The ministry has also launched “awareness campaigns against child labor, encouraging them to return to school” and is seeking “sponsors for schools and to support teachers so they can be stable in their schools, reducing the chances of [students] dropping out because there are classes with no teachers,” he added. 

In turn, the SSG’s Directorate of Education is working to “secure education for all children between the ages of six and 18, facilitate the opening of schools with all necessary logistics and teachers, taking into account how far away schools are, especially in camp areas where students struggle to reach schools,” Hammadi, of the directorate’s Administrative Guidance Department, said. 

To prevent students from dropping out of school, the directorate seeks to “provide a stimulating environment for the children by equipping safe, attractive schools and appointing competent teachers,” Hammadi added. 

Many humanitarian organizations in northwestern Syria work to support education, whether by providing school supplies or sponsoring families, especially the displaced. They also support educational infrastructure and provide logistical assistance by opening and running schools, particularly in the camps. 

Still, these efforts do not match the scale of the education sector’s needs or address the roots of what causes children to drop out of school. In its June 2023 report, the Syrian Response Coordination Group attributed child labor to “the difficult economic conditions families in the area face, which drive children into the workforce.” Meanwhile, “there is no kind of legislation from the local authorities to prevent children from entering the labor market, and no minimum legal [working] age,” it added. 

Other causes include “the continued displacement of civilians in the area, which has increased the difficulty of securing what children need,” as well as “the small number of schools compared to the growing population and a gradual shift to private education,” the group reported. 

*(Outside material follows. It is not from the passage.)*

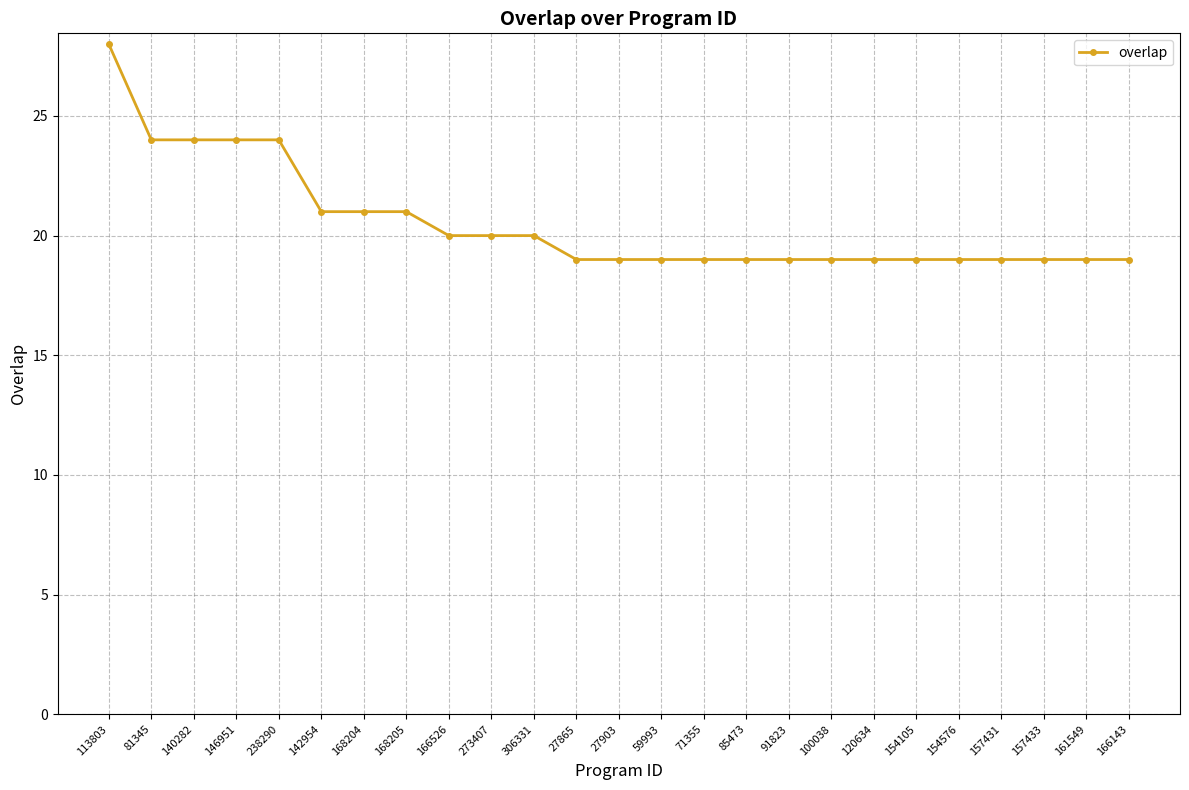

The chart shows a value of 30 at 166143. True or false?

False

The SEMA protection team emphasized the role of “poverty, and the family’s need for all its members, including children, to work to overcome the harsh burdens of life.” 

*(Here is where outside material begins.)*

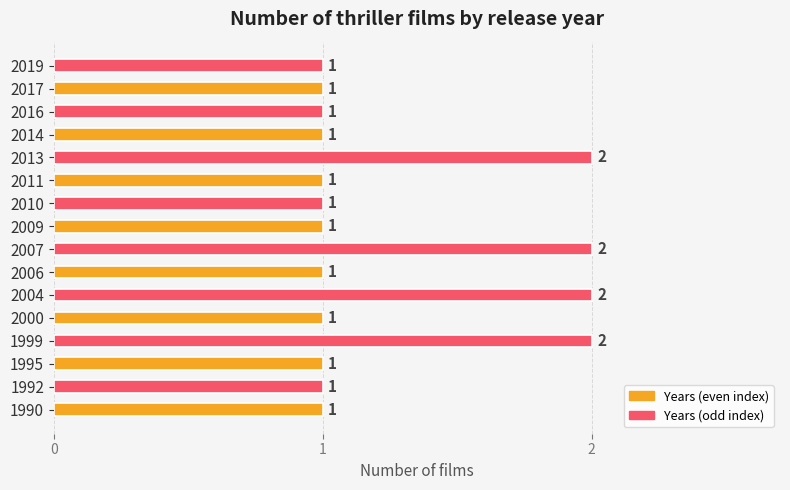

Approximately how many times larger is the value at 1999 compared to 1990?

2.0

Given the “lack of available job opportunities for educated people to make a good income, the idea that education is not important for their children takes root among parents,” the team added, leading them to be pushed into the labor market. 

Facing this reality, those in charge of education in northwestern Syria should “raise awareness of the importance of education, especially for girls, and help families meet their needs by providing job opportunities that compensate for their children’s income,” the SEMA team said.

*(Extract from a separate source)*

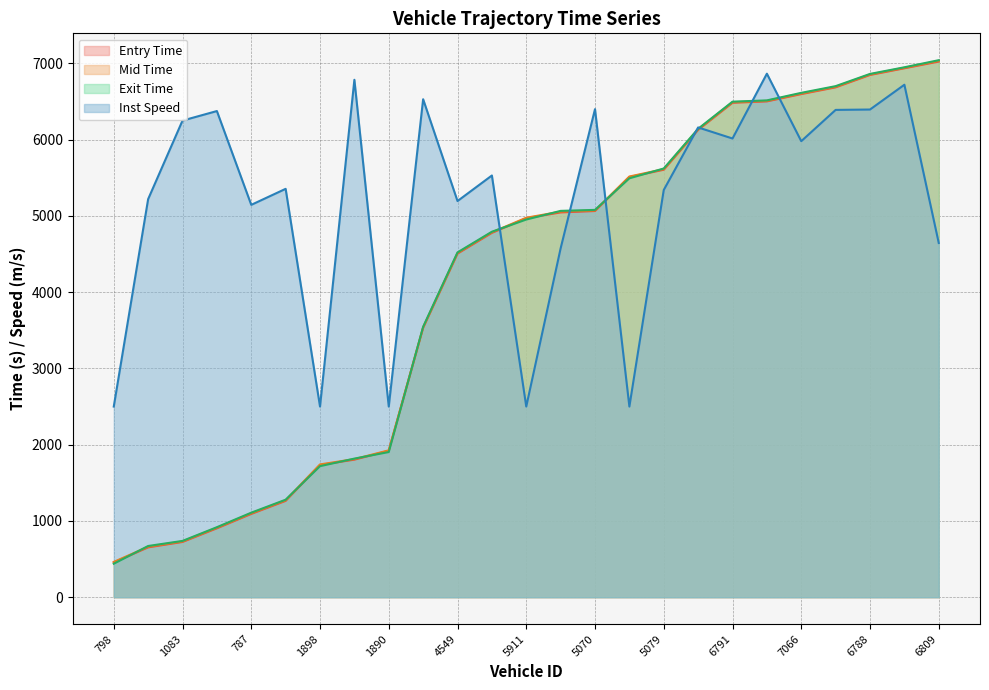

Which series changed the most between 813 and 5911?

entry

At the same time, laws should be enacted and enforced that “limit child labor, establish a legal working age” while “imposing penalties for employing underage children,” the team added. Perhaps more important would be to “link financial assistance provided to families with education,” obliging beneficiaries to educate their children. 

The protection team noted that very few of the proposed solutions are being implemented. Some small projects provide job opportunities for vulnerable families, but the number in need far exceeds what is available. 

Child labor endangers more than education. “Children going out to work at dawn and late at night” are at risk, the protection team added, noting the area has seen “many children reported lost while going to work or returning home.”

Education may have become a dream for children, like Ahmad Amro, in northwestern Syria, but it is their basic right. As Article 26 of the Universal Declaration of Human Rights states: “Everyone has the right to education. Education shall be free, at least in the elementary and fundamental stage. Elementary education shall be compulsory.”